It is because the George W. Bush Administration and so-called realists, neo-realists, conservative think tanks, and neo-liberals forgot these basic realities of international regime theory that America is where it is today—i.e. quasi isolated and poorer as a nation state, i.e. poorer politically, economically, socially, and spiritually.
American behaviors related to leadership on the global stage need to be underpinned by a recognition that terrorist attacks on the World Trade Towers and the Pentagon (how horrible they were) do not mean that it is time to throw the baby out with the bathwater on 225 years of American history and social development.
Use of force in Iraq without a good justification for war in 2003 was opposed by a majority of states on the planet—including longtime allies of ours on many continents. This invasion was opposed in the streets by nearly a million Americans and in their hearts by many more—including military personnel.
This invasion was also opposed by a great number of American churchmen who knew the attack on Iraq matched no known concept of Just-War theory taught traditionally in the West.
This invasion was also opposed by the United Nations, Mexico, and many European states, i.e. our closest allies. They, too, claimed that there was neither enough evidence to see Iraq as an imminent threat nor had an invasion much benefit in a war against terrorists like Osama Bin-Laden.
As a whole, American leadership did not listen to those many individuals who knew how the rules of international affairs needed to be played. Like some Bolshevik takeover of Washington, D.C. they steamrolled a vote in Congress on trumped up charges and committed American taxpayers to give some 3-plus trillion dollars in six years to support the War in Iraq and to take care of American soldiers & families when they returned home from such missions.
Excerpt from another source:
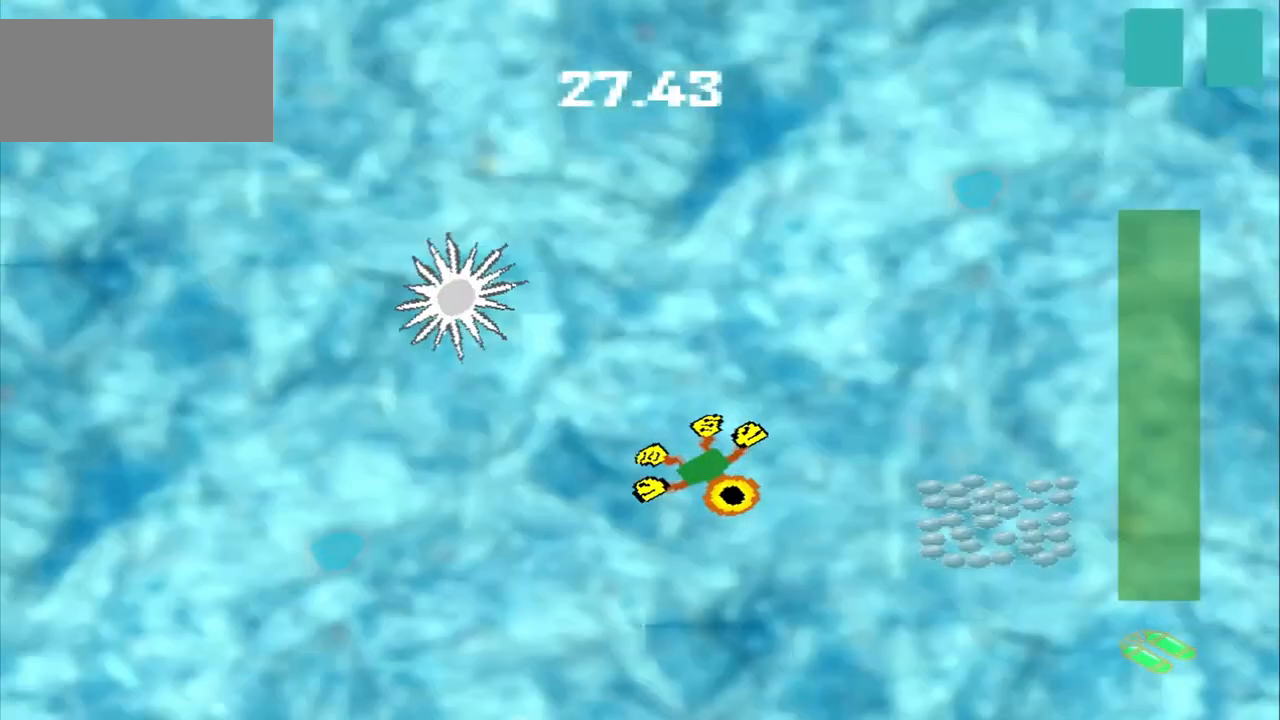
{"dt_ms": 500, "buttons": [], "left_stick": "right", "events": [[500, "left_stick", "right"]]}
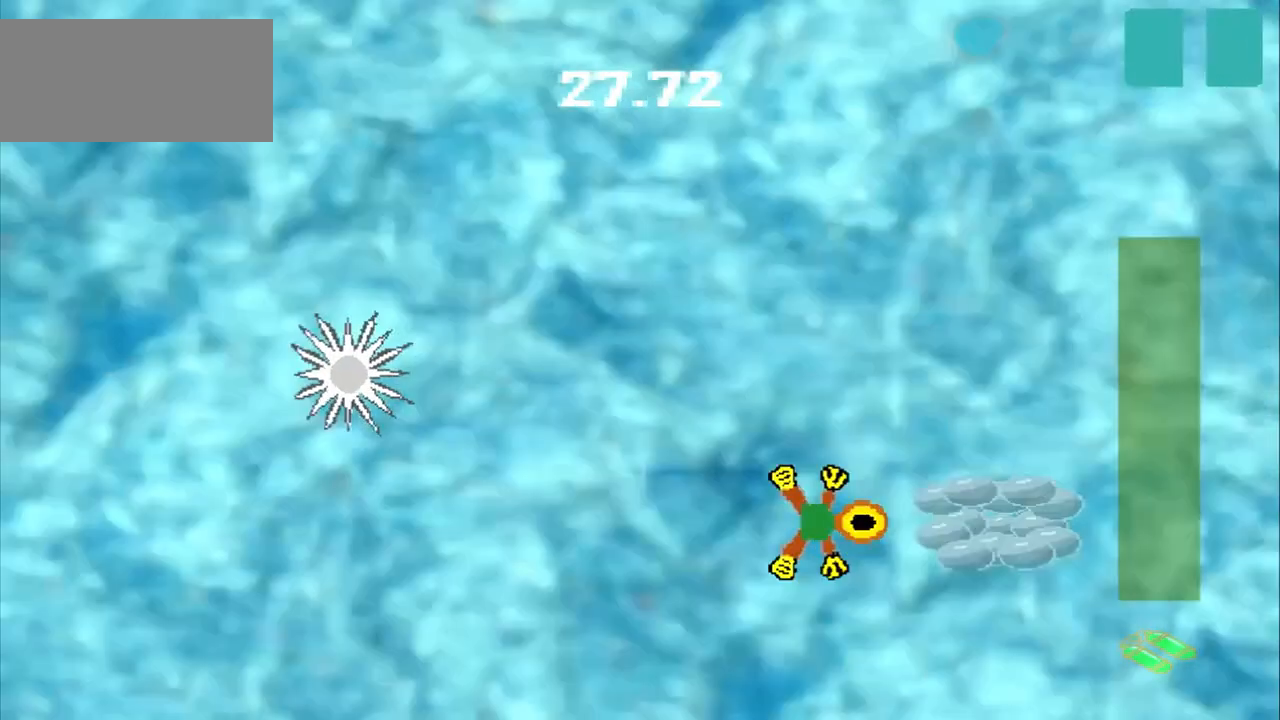
{"dt_ms": 500, "buttons": [], "left_stick": "down-left", "events": [[167, "left_stick", "center"], [333, "left_stick", "down-left"]]}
We did this against the opinion of so many in the international community and against the wishes of tens of millions of Americans.
This is not how a cognitivist government would approach global issues.
FIRST, APOLOGIES ARE IN ORDERAmerican leadership must apologize for this lack of recognition of the facts, rule-of-law among states, and research on the ground in relation to Iraq & turn our full attention to building real coalitions when moving forward and solving global problems in the 21st and 22nd centuries.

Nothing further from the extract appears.